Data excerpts
--- BEGIN ---
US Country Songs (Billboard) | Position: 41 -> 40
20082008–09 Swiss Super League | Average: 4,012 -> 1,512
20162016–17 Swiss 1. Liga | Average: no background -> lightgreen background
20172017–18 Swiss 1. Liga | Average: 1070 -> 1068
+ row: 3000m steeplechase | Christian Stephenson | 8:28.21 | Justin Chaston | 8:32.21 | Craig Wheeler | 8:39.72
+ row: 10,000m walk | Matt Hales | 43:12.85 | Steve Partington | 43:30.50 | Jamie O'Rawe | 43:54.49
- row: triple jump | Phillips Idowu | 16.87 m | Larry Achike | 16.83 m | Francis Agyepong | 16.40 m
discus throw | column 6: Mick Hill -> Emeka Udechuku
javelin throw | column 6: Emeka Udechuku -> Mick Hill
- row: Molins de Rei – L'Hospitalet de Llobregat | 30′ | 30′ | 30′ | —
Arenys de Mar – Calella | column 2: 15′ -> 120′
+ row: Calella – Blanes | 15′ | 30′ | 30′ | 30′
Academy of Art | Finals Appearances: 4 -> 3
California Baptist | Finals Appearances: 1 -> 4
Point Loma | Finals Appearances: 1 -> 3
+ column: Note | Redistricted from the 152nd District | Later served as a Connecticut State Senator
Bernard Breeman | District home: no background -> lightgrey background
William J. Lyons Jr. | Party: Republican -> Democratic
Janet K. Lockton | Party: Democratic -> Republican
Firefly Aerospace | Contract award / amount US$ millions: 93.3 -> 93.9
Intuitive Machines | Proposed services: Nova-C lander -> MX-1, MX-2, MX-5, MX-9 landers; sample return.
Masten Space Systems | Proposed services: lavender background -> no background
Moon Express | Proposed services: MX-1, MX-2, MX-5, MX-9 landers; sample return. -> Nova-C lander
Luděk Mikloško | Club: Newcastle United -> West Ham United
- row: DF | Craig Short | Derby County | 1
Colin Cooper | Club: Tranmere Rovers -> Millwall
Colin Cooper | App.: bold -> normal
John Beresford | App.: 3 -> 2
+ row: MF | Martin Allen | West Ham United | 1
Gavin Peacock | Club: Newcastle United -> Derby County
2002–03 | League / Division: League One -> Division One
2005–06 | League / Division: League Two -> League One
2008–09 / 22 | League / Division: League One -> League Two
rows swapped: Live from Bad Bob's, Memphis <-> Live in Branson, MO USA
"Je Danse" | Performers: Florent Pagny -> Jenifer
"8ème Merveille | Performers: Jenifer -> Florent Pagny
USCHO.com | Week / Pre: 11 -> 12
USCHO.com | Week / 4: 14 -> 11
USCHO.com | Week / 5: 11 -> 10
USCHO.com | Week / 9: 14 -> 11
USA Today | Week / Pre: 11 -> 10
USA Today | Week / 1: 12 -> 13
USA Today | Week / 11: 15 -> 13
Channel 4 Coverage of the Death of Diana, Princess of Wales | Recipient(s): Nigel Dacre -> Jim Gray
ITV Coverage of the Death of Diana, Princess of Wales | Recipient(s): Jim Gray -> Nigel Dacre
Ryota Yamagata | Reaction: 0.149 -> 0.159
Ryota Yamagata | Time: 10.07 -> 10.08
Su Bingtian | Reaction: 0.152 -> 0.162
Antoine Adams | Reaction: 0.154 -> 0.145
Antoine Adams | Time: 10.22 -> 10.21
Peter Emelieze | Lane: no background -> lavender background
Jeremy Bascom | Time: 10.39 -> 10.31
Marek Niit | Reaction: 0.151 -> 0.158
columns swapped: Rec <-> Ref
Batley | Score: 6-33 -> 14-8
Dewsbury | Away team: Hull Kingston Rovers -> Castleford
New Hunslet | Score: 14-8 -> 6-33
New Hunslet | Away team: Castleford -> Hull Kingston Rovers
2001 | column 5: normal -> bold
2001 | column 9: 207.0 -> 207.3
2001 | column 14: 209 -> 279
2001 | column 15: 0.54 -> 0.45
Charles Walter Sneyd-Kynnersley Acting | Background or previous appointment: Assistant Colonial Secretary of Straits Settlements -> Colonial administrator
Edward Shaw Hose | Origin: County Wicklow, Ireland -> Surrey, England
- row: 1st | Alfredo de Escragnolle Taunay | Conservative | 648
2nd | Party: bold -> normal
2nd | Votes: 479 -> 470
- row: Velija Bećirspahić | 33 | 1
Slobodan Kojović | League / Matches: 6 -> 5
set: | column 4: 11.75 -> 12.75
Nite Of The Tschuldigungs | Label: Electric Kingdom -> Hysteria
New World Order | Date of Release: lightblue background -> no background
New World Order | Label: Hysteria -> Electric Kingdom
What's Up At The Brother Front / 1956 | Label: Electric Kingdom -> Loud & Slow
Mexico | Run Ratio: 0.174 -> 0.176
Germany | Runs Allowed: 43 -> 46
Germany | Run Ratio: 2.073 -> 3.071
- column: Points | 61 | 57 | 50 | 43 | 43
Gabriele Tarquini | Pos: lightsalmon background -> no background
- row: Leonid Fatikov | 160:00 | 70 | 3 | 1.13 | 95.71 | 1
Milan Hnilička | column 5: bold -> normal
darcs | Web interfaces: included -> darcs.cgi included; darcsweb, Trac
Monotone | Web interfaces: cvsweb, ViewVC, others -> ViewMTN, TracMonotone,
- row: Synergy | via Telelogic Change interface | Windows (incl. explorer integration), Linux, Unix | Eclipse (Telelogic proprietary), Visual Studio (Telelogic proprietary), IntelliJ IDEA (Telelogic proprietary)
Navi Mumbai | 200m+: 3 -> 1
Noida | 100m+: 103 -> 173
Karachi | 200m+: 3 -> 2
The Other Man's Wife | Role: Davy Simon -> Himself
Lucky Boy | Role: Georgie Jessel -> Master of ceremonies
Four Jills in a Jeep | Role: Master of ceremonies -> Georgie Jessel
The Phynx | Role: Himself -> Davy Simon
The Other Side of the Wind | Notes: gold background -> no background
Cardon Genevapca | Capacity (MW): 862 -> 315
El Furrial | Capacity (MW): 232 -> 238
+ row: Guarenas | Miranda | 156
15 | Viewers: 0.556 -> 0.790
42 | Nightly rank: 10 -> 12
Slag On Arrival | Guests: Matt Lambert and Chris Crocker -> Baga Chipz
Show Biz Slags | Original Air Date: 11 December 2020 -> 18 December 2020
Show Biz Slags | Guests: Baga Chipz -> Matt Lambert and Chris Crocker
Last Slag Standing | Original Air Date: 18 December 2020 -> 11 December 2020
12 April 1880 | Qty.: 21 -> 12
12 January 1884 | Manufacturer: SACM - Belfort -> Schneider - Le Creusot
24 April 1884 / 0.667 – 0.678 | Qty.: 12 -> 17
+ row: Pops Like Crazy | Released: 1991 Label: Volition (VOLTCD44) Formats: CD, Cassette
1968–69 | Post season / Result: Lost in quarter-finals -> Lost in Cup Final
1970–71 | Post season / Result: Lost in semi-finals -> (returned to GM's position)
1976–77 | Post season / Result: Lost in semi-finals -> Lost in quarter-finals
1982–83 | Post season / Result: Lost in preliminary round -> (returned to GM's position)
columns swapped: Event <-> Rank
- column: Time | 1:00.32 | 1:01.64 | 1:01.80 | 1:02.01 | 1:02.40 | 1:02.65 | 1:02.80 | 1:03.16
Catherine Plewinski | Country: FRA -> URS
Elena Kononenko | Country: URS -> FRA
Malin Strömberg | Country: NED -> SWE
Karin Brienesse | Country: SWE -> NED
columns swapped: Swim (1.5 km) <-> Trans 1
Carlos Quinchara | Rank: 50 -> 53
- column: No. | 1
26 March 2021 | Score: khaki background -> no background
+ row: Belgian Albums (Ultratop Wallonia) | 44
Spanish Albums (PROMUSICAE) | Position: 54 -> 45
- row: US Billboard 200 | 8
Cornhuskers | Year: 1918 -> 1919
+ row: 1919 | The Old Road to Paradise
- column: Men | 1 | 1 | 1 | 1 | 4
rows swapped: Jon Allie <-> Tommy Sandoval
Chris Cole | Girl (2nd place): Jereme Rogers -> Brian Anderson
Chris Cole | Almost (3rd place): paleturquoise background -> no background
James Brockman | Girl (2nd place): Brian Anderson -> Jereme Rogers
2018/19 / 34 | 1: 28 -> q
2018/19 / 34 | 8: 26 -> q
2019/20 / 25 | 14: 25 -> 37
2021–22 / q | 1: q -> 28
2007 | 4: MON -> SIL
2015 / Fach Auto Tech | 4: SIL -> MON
--- END ---
- [Aim] Starting from the first line and stopping after the line that contains "- row: DF | Craig Short | Derby County | 1", rewrite those lines with "Finals Appearances" replaced by "Championship Appearances".

- [Complete answer]
US Country Songs (Billboard) | Position: 41 -> 40
20082008–09 Swiss Super League | Average: 4,012 -> 1,512
20162016–17 Swiss 1. Liga | Average: no background -> lightgreen background
20172017–18 Swiss 1. Liga | Average: 1070 -> 1068
+ row: 3000m steeplechase | Christian Stephenson | 8:28.21 | Justin Chaston | 8:32.21 | Craig Wheeler | 8:39.72
+ row: 10,000m walk | Matt Hales | 43:12.85 | Steve Partington | 43:30.50 | Jamie O'Rawe | 43:54.49
- row: triple jump | Phillips Idowu | 16.87 m | Larry Achike | 16.83 m | Francis Agyepong | 16.40 m
discus throw | column 6: Mick Hill -> Emeka Udechuku
javelin throw | column 6: Emeka Udechuku -> Mick Hill
- row: Molins de Rei – L'Hospitalet de Llobregat | 30′ | 30′ | 30′ | —
Arenys de Mar – Calella | column 2: 15′ -> 120′
+ row: Calella – Blanes | 15′ | 30′ | 30′ | 30′
Academy of Art | Championship Appearances: 4 -> 3
California Baptist | Championship Appearances: 1 -> 4
Point Loma | Championship Appearances: 1 -> 3
+ column: Note | Redistricted from the 152nd District | Later served as a Connecticut State Senator
Bernard Breeman | District home: no background -> lightgrey background
William J. Lyons Jr. | Party: Republican -> Democratic
Janet K. Lockton | Party: Democratic -> Republican
Firefly Aerospace | Contract award / amount US$ millions: 93.3 -> 93.9
Intuitive Machines | Proposed services: Nova-C lander -> MX-1, MX-2, MX-5, MX-9 landers; sample return.
Masten Space Systems | Proposed services: lavender background -> no background
Moon Express | Proposed services: MX-1, MX-2, MX-5, MX-9 landers; sample return. -> Nova-C lander
Luděk Mikloško | Club: Newcastle United -> West Ham United
- row: DF | Craig Short | Derby County | 1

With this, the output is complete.